Monday, 13 October 2014

Trinity 17 – “How did you get in here without a wedding robe?”

Matthew 22.1-14: Jesus compares the Kingdom of Heaven to a wedding banquet given for the King's son. The party is already going on before the King arrives: “When the King came in to see the guests, he noticed a man there who was not wearing a wedding robe.” The feast has already started. And the King expects the guests to be properly attired. He expects them to be ready. Are they ready? Are we?

The feast that has already started is a wedding celebration for the King’s Son: he should be centre-stage. Yet the Son and his bride don’t get a mention in the parable after the first line. The marriage itself doesn’t happen in the story: we don’t make it that far. We, the listeners, get only as far as the unprepared guest; we are thrown out into the darkness with him. We’re given no idea of what the bride looks like, who she is, the joy that awaits her and her groom-to-be. It’s like looking at a wedding album with all the photos of the couple cut out. Jesus leaves his audience in the dark. All we can do is look in on the feast from the outside, maybe just glimpse the lights, vaguely hear the sounds of rejoicing.

I don’t know about you, but I want to be closer than that. I mean, after all, isn’t that why we’re here? Isn’t that why we’ve come to the feast, joined the party? To celebrate the union of the Son and his bride?

In fact, there’s more to it than just spectating and celebrating, if only we’re prepared enough to see, if only we we’re properly clothed, because what Jesus doesn’t tell us, but St Paul does later, is that we are the Bride. The wedding is none other than that of Jesus, the Son, to His bride, the Church, the mystical union of God and His Creation, the final oneness of the Kingdom of Heaven and earth, light breaking through the veil, and that is why nothing but our poshest frocks will do: because we’re not just invited as idle guests, to munch the canap├ęs from the sideline - surprise! - we are to be the Bride. We are to be as close as one can be, we are to share in Christ’s own utter intimacy with the Father, we are to be loved as adopted children, sons- and daughters-in-law of the King. And we need to get ready.

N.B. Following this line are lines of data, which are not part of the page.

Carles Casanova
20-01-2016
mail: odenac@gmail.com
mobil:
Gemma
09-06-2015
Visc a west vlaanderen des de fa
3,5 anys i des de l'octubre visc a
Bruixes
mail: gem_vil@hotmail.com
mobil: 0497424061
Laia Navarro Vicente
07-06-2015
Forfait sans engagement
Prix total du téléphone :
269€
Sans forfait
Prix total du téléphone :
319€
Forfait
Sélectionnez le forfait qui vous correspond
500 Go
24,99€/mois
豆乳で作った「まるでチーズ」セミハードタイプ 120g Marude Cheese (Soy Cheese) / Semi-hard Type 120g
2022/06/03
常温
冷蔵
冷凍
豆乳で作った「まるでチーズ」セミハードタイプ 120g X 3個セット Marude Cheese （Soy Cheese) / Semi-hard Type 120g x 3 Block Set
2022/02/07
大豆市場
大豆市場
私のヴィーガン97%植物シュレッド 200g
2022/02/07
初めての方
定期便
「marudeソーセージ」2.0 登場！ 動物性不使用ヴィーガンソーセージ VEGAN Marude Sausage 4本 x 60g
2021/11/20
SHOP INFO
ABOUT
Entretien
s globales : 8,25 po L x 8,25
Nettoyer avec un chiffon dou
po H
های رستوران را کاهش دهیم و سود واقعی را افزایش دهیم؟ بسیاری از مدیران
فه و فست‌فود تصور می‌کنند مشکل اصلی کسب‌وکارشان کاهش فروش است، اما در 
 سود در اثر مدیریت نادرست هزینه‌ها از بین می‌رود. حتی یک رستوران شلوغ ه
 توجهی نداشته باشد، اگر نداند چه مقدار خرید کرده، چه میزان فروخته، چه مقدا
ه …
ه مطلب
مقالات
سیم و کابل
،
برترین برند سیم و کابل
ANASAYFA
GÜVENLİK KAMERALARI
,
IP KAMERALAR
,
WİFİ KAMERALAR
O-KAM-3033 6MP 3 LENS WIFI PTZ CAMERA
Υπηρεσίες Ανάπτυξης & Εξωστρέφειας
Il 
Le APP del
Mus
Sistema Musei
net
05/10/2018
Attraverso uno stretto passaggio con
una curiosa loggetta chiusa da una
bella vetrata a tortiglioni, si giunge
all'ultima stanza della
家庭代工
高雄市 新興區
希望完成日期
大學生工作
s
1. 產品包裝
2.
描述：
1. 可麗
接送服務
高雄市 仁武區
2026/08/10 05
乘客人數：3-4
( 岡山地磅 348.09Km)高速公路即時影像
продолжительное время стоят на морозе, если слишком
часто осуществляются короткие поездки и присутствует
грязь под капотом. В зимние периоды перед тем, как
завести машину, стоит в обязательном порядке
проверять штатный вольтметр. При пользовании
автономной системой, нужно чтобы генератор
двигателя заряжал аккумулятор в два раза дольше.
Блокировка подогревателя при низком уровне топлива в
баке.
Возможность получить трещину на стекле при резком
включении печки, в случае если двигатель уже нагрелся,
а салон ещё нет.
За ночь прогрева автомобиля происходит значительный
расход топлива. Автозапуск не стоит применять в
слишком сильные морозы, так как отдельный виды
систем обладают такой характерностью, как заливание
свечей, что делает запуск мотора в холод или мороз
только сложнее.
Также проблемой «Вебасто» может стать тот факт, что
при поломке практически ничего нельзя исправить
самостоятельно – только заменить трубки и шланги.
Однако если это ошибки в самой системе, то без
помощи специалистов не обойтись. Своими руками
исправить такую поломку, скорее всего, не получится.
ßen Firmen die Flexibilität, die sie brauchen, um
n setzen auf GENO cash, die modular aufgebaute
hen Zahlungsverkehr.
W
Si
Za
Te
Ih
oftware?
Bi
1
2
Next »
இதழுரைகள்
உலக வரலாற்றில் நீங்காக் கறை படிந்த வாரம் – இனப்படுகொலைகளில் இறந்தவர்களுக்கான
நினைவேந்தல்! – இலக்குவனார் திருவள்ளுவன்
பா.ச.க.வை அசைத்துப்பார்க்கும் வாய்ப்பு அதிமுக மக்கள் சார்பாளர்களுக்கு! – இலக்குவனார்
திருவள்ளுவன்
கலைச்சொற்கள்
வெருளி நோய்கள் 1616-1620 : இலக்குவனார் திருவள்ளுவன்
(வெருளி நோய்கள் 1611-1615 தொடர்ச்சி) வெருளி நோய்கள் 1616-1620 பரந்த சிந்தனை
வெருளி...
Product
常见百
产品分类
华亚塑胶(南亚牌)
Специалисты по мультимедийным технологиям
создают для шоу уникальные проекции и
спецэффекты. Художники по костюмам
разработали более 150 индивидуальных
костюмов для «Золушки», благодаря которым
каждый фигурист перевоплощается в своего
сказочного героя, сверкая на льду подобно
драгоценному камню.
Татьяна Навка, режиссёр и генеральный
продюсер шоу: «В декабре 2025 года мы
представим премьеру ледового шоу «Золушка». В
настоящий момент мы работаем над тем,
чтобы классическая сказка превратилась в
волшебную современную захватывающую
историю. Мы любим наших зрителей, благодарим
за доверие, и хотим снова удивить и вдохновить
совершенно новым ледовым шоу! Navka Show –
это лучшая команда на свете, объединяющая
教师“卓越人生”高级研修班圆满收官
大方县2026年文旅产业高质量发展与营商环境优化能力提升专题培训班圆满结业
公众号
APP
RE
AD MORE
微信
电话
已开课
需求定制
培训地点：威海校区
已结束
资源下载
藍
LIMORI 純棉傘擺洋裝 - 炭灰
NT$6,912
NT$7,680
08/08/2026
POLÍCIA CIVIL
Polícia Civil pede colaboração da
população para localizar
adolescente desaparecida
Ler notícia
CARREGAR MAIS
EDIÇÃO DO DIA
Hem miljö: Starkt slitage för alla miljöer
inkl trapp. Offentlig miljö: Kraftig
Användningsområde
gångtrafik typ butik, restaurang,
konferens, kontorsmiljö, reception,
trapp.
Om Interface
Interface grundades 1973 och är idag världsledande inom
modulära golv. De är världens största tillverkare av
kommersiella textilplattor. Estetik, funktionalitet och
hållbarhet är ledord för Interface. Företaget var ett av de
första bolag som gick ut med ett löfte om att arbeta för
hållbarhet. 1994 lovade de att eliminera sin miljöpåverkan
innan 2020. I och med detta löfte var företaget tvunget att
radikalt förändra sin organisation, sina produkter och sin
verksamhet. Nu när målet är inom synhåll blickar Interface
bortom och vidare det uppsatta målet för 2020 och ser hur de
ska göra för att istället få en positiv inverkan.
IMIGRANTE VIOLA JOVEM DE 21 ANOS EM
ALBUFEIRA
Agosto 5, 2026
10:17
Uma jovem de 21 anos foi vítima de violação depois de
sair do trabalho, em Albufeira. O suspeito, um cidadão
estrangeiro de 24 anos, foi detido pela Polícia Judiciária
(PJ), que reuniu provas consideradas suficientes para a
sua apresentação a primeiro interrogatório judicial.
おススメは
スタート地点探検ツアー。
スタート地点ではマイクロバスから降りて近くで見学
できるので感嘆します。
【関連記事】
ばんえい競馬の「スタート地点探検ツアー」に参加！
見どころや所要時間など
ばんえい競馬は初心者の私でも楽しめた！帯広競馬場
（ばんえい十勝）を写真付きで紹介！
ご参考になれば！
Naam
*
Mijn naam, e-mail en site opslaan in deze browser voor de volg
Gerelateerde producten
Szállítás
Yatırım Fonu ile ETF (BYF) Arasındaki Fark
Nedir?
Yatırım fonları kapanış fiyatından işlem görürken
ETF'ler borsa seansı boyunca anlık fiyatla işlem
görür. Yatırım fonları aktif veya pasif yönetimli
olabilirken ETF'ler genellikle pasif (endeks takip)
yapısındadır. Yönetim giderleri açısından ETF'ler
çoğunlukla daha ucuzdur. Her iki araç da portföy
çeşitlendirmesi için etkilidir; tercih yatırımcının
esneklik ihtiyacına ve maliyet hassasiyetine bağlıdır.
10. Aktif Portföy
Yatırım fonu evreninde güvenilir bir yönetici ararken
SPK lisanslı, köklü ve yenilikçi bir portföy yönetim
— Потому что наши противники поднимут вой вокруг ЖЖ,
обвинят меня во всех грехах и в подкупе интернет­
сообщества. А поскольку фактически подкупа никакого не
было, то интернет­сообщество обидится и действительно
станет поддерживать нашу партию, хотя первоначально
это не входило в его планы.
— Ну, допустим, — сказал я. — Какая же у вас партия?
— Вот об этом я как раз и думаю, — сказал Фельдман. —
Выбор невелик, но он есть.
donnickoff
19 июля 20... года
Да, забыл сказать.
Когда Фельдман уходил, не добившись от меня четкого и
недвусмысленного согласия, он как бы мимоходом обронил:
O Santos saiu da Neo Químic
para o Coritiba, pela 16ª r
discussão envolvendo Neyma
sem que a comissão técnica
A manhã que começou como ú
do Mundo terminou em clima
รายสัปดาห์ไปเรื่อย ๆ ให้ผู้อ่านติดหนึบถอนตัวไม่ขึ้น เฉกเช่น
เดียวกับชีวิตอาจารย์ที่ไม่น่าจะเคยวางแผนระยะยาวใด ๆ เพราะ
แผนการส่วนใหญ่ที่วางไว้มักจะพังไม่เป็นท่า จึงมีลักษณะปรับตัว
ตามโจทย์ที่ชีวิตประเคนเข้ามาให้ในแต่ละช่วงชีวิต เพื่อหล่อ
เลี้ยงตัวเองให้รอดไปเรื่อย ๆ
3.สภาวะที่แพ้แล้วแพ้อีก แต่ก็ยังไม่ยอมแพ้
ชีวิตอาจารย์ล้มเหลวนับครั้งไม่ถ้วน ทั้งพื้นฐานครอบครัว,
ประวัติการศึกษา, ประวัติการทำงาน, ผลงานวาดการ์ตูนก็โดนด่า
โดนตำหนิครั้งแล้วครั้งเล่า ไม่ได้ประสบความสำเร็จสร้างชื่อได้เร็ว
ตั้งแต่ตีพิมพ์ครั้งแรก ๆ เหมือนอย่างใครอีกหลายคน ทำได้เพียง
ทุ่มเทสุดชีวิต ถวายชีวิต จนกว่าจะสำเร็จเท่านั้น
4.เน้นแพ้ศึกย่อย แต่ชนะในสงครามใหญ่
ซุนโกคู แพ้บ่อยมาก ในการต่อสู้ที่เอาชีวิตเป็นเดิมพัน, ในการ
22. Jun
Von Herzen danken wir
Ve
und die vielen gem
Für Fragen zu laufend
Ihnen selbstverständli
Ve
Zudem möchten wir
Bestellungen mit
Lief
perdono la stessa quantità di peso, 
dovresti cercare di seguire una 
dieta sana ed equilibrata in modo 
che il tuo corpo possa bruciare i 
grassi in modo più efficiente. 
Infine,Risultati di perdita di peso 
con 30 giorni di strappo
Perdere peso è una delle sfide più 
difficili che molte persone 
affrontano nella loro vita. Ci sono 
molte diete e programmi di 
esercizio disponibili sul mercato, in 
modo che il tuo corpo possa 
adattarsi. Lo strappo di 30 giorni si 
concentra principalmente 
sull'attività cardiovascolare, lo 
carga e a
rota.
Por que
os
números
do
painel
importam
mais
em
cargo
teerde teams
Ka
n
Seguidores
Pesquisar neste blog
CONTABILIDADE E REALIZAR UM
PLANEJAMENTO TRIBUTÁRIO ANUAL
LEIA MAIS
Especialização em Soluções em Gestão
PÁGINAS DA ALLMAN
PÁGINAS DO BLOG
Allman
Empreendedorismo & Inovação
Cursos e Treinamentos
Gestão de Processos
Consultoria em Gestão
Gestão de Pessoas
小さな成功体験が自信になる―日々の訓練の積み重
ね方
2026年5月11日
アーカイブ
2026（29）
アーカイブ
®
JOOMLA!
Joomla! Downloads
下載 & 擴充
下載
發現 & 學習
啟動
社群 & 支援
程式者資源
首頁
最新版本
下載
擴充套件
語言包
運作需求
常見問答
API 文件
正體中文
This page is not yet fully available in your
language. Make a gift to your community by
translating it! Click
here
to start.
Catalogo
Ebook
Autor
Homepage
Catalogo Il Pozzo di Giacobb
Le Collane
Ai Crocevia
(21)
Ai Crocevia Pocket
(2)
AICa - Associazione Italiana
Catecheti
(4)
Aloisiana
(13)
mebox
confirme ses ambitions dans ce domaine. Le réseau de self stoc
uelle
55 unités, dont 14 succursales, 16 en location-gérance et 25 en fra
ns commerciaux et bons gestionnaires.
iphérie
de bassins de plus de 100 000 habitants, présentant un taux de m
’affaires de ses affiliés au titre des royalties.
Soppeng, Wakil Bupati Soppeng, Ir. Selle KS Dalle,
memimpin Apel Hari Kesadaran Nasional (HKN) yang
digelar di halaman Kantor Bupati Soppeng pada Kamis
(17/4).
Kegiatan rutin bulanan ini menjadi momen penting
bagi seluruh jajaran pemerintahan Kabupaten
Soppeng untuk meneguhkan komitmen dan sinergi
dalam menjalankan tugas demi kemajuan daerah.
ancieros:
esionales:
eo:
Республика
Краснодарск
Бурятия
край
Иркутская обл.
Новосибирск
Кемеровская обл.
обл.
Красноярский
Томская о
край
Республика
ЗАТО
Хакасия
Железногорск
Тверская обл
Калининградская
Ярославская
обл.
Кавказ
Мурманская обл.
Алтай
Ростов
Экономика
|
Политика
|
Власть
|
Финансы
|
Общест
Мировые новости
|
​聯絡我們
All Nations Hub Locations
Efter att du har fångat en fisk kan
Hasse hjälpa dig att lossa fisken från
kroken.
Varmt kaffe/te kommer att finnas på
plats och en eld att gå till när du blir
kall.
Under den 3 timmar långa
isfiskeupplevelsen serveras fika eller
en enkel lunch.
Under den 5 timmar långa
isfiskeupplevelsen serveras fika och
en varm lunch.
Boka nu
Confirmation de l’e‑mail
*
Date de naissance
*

We can be. It’s no use saying, “I haven’t got time to put my makeup on,” or, “give me five minutes for my varnish to dry:” there are no excuses. We’re invited, everyone is invited. You were given the invitation the moment you were conceived, you were given the clothing of salvation when you were baptised, so yes, Cinderella, you can go to the ball. No: you’re at it already: and although you may not see with your eyes the angels and saints singing and dancing at the heavenly altar to which this altar joins us at the Mass, they are here, the Kingdom is here among us, and if we can bear to open the eyes of our heart we will know that they are with us.

But the vision is weak. We see through a glass darkly. It takes practice, prayer, preparation to open those eyes of the heart. Spiritual preparation for every Eucharist we come to: true contrition, repentance for the stains we have put on the garment God gave us, wonder and thanksgiving that He has forgiven us, time spent simply basking in the presence of His love. There are so many ways to pray: one, at least, to suit each of us! Silent meditation, regular Confession, prayer with Scripture, the Rosary, adoration of the Blessed Sacrament, simple conversation with God - if you haven’t yet found how you pray best, then maybe this parable is saying that now is the time. Just ask one of your fellow guests around you for advice, and don’t worry about turning up to the party dressed the same as someone else. We can be different: but we must get ready.

What’s the party like, I wonder? Well, of course, it’s a metaphor, and like any metaphor it has its limits. St Augustine puts it differently in this week’s Collect: “You have made us for yourself, and our hearts are restless till they find their rest in you.” If parties aren’t your thing, then this is another way of talking about what God has invited us to: rest in Him, forever, in His heavenly city, “where we shall see Him face to face.” But don’t write off the party metaphor completely. It’s not an eternity of cake and tea with the goody-two-shoes elect, granted: the good and the bad are invited alike, which is definitely good news for most of us. But it is a party where there will be no drunks brawling, no spiked drinks, nobody taking advantage. No hatred, envy, malice. A party of sheer joy, bliss, ecstacy. A marriage, a union with the divine One who became human so that we humans could become divine.

We don’t have to wait until we’re dead to know the Kingdom. The party has already started. Pray, practise, prepare, and we can join it here and now. We can take it with us wherever we go. We can bring it to earth as it is in heaven. Everyone is invited— and the Lord will join us just as soon as we are ready for Him.